The tissue paper shoved up his nostrils and the scarf covering his mouth were essential and Monster had actually recoiled when Harry had opened the door to his cousin’s room. Harry was amazed on seeing that Dudley’s bin was empty, and that the smell was from his cousin and had nothing to do with the botched potions,. He wondered if a healthy human being should be able to produce such a horrendous stench. He noticed that an alarm had been set for four in the morning but presumed that the only reason that Dudley would be getting up at that time was for reasons better left unsaid and unimagined.

The next morning Harry woke very early and after feeding both himself and Monster, set Monster to guard his door and he began his fourth attempt at the Revelation Potion. Eight hours later and with the potion perfectly matching the description in the text of the changes in both colour and texture at the different stages, Harry deemed it a success and immersed a scroll of parchment in the potion.
He set the timer for an hour and left for the kitchen. He was starving, bone tired and the continual concentration necessary to prevent mistakes had left him with a pounding headache.
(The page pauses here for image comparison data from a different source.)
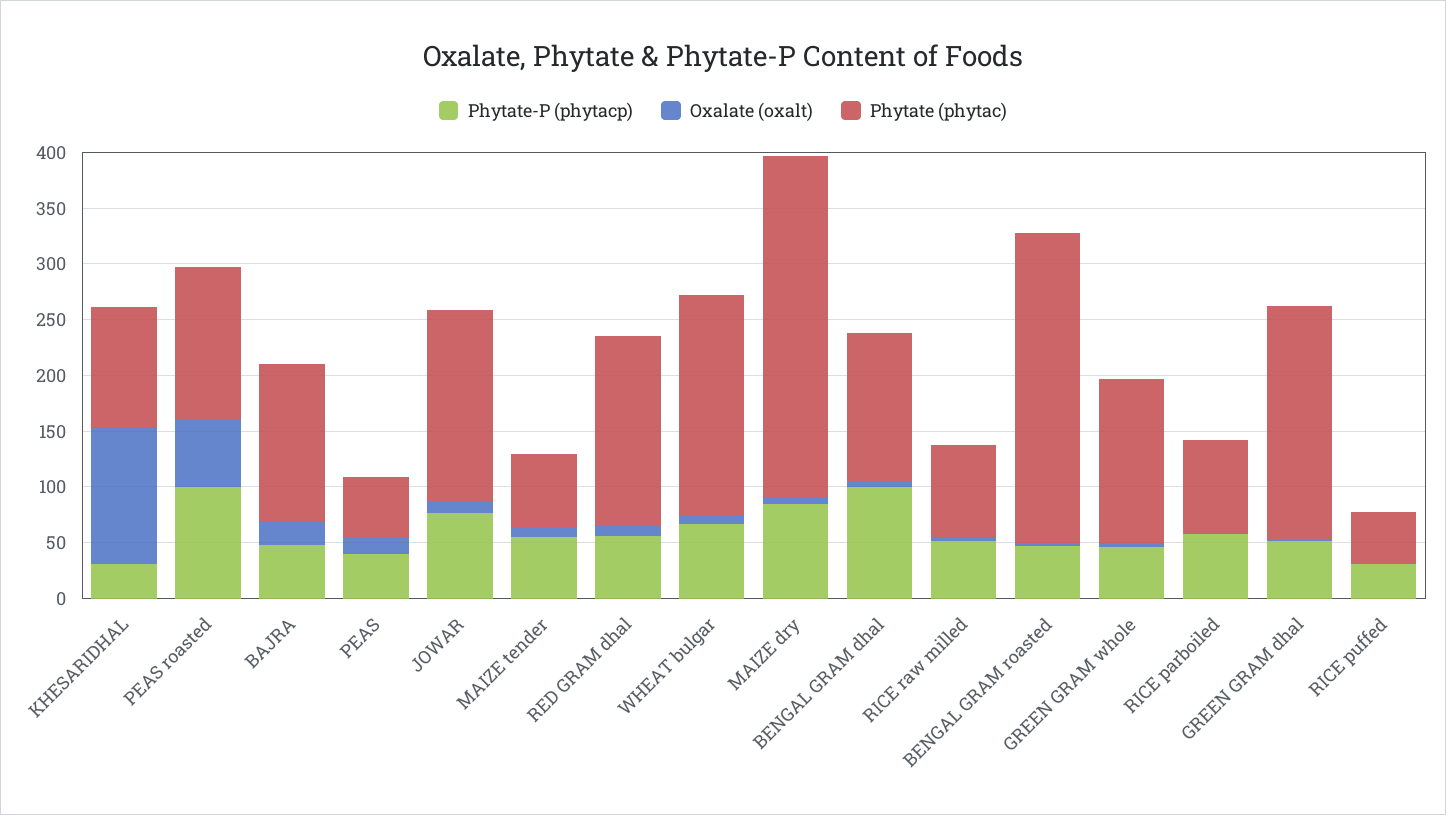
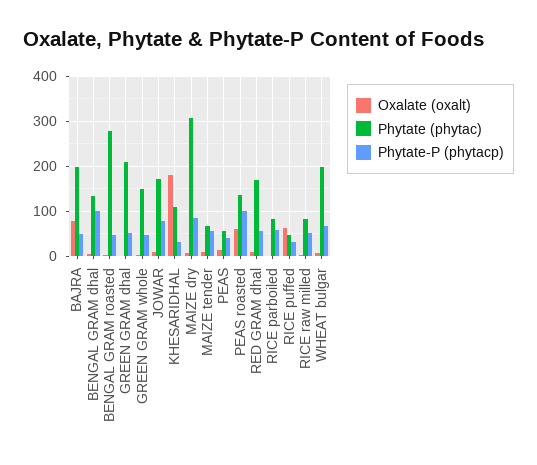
  {
    "Phytate-P (phytacp)": {
      "KHESARIDHAL": 30,
      "PEAS roasted": 100,
      "BAJRA": 50,
      "PEAS": 40,
      "JOWAR": 80,
      "MAIZE tender": 60,
      "RED GRAM dhal": 60,
      "WHEAT bulgar": 70,
      "MAIZE dry": 90,
      "BENGAL GRAM dhal": 100,
      "RICE raw milled": 50,
      "BENGAL GRAM roasted": 50,
      "GREEN GRAM whole": 50,
      "RICE parboiled": 60,
      "GREEN GRAM dhal": 50,
      "RICE puffed": 30
    },
    "Oxalate (oxalt)": {
-     "KHESARIDHAL": 120,
+     "KHESARIDHAL": 180,
      "PEAS roasted": 60,
-     "BAJRA": 20,
+     "BAJRA": 80,
      "PEAS": 10,
      "JOWAR": 10,
      "MAIZE tender": 10,
      "RED GRAM dhal": 10,
      "WHEAT bulgar": 10,
      "MAIZE dry": 10,
      "BENGAL GRAM dhal": 10,
      "RICE raw milled": 0,
      "BENGAL GRAM roasted": 0,
      "GREEN GRAM whole": 0,
      "RICE parboiled": 0,
      "GREEN GRAM dhal": 0,
-     "RICE puffed": 0
+     "RICE puffed": 60
    },
    "Phytate (phytac)": {
      "KHESARIDHAL": 110,
      "PEAS roasted": 140,
-     "BAJRA": 140,
+     "BAJRA": 200,
      "PEAS": 60,
      "JOWAR": 170,
      "MAIZE tender": 70,
      "RED GRAM dhal": 170,
      "WHEAT bulgar": 200,
      "MAIZE dry": 310,
      "BENGAL GRAM dhal": 130,
      "RICE raw milled": 80,
      "BENGAL GRAM roasted": 280,
      "GREEN GRAM whole": 150,
      "RICE parboiled": 80,
      "GREEN GRAM dhal": 210,
      "RICE puffed": 50
    }
  }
An hour and a headache relieving potion later, he carefully withdrew the parchment, cut his finger and allowed seven drops of blood to fall onto the top of the parchment. Immediately shapes started to appear but they would take another ten minutes to be fully visible according to the text, so he busied himself with tidying away the extra ingredients and potions equipment. As he emptied the now useless potion down the toilet, he idly wondered what effect it would have on the plumbing before shrugging. He was hopefully not going to be around long enough to find out.

Ten minutes later and he was reading the list, thoughts of his trusty imaginary spork and its many wonderful yet painful uses again surfacing in his mind.